Comment 3 for bug 129172

Revision history for this message
RichardNeill (ubuntu-richardneill) wrote : Experiments with mem=XXXM. Workaround.

A useful test/workaround is provided by mem=XXX. This allowed me to experiment. Here are the results.
In all cases, the system was booted in recovery mode (for speed of testing), appending mem=XXXM to the kernel command-line. All 4 DIMMs (8GB in total)
were always present.

Results:

boot param result of free-m (total) performance
-------------- ---------------------------- ----------------
mem=2048M 2015 normal
mem=6144M 5477 normal
mem=8192M 7497 normal
mem=8792M 8002 100x slow #measured by timing: for ((i=0;i<10000;i++)); do echo $i > /dev/null ;done
mem=10000M 100x slow
  [none] 100x slow

I then did a binary search to find the optimum. Where bootup was very slow, it was terminated with Alt-SysRQ-[RSEIUB] before completion, so "free -m" was not measured. (Unfortunately, it doesn't work to use "init=/bin/bash" to speed up the test cycle - why not?)

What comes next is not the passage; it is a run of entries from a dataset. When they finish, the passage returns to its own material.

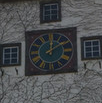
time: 12:09
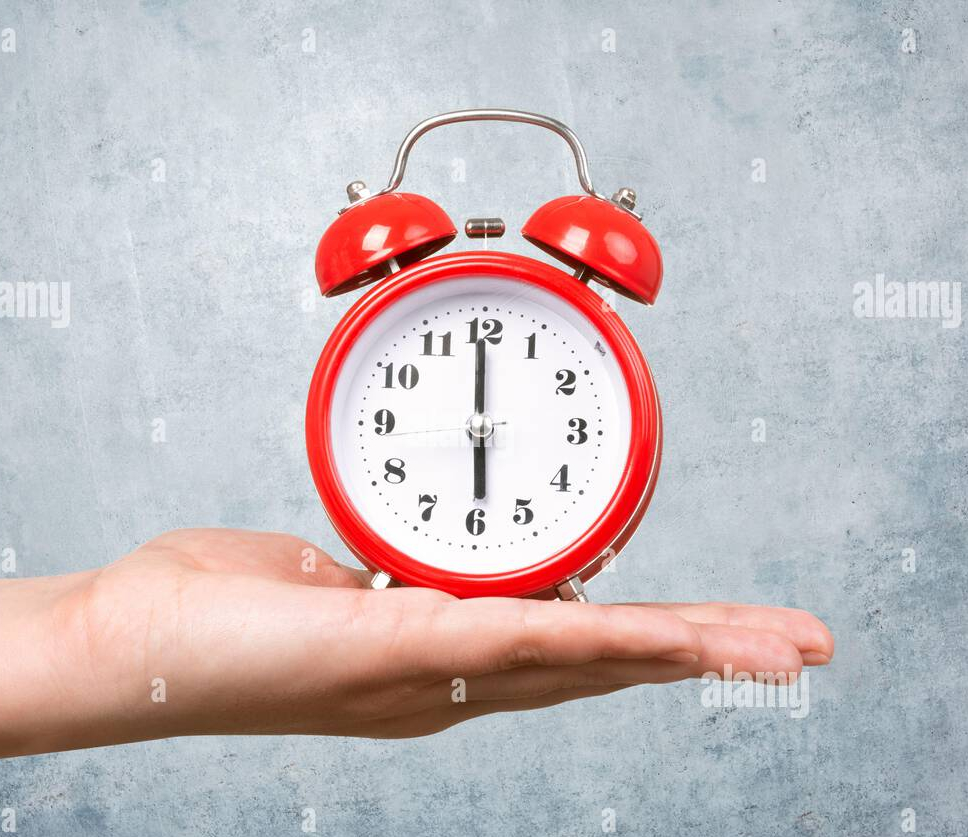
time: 5:59
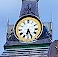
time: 6:25
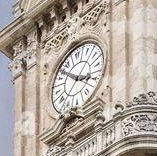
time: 3:52
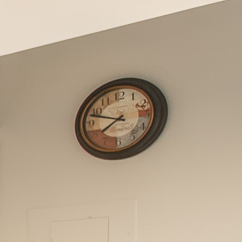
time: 7:47
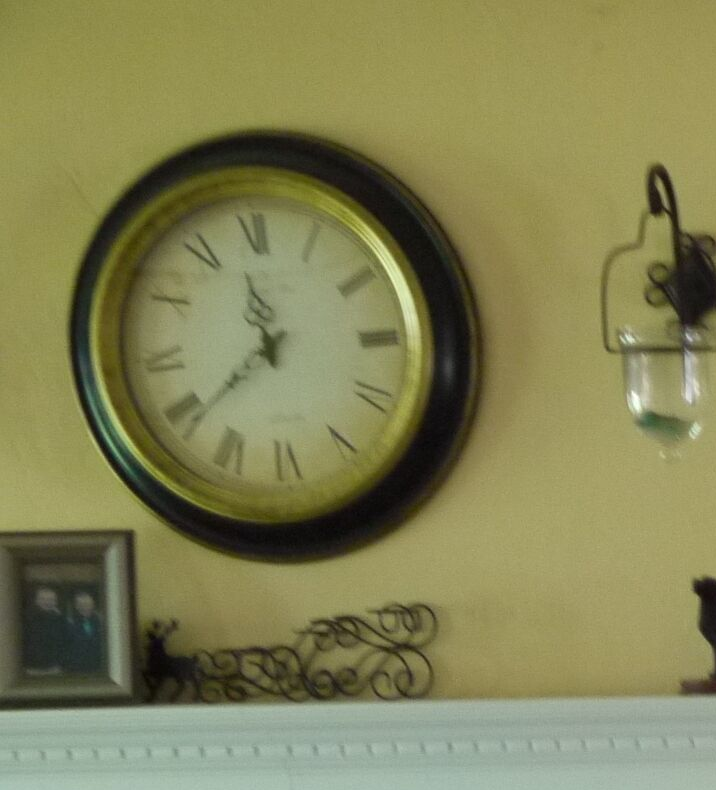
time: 11:38
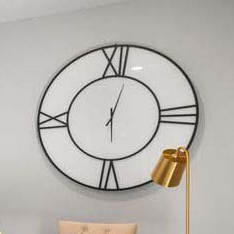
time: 6:02
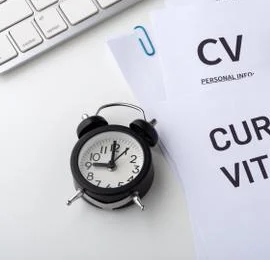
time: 9:00
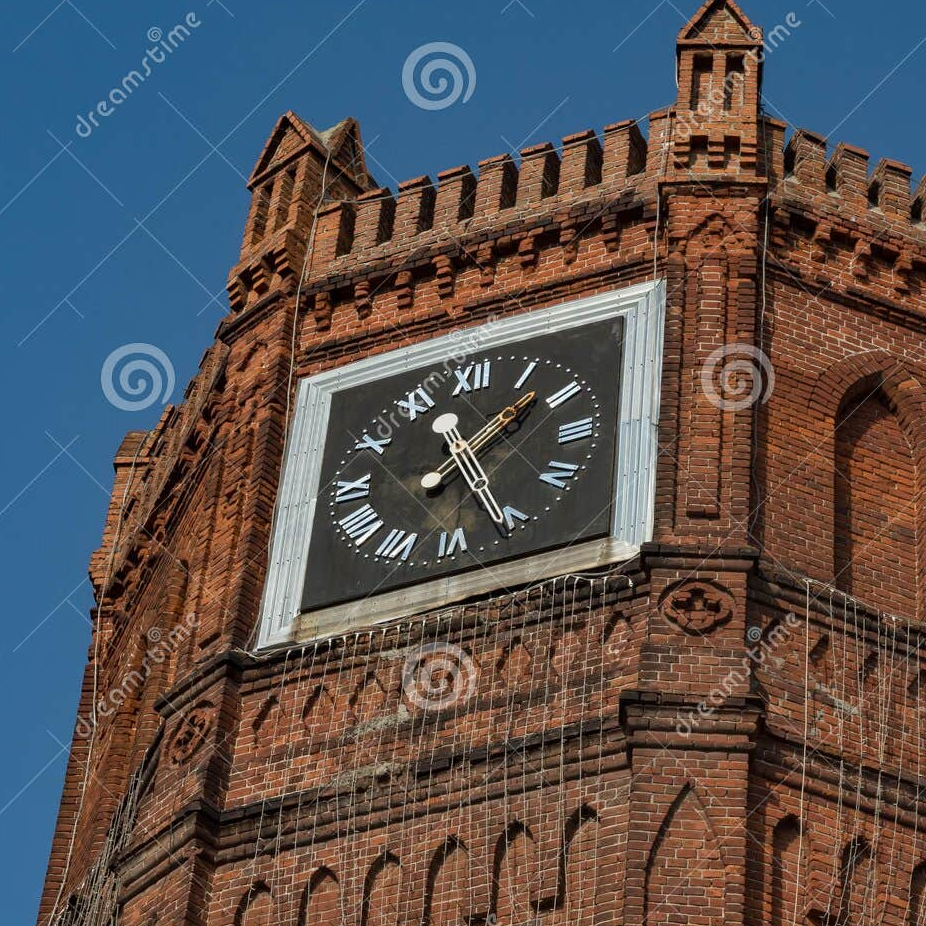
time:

boot param free -m performance
-------------- --------- ----------------

mem=8500M slow
mem=8300M 7604 normal
mem=8400M slow
mem=8350M slow
mem=8325M slow
mem=8315M 7618 normal
mem=8320M slow
mem=8318M 7621 normal
mem=8319M slow

I also found these other links which might be relevant:
  http://www.hostingforum.ca/172078-slow-kernel-when-memory-8g.html
  http://lkml.org/lkml/2007/5/30/79

Lastly, looking at the difference between real, and reported memory: (always with 8GB of physical RAM), from above data

mem= free -m difference
-------- --------- ------------
2048 2015 33
6144 5477 667
8192 7497 695
8792 8002 790
8300 7604 696
8315 7618 697
              => No very clear pattern.

Anyway, the workaround, for now is to boot with "mem=8318M", which actually provides 7621MB of RAM (i.e. wasting 1171 MB).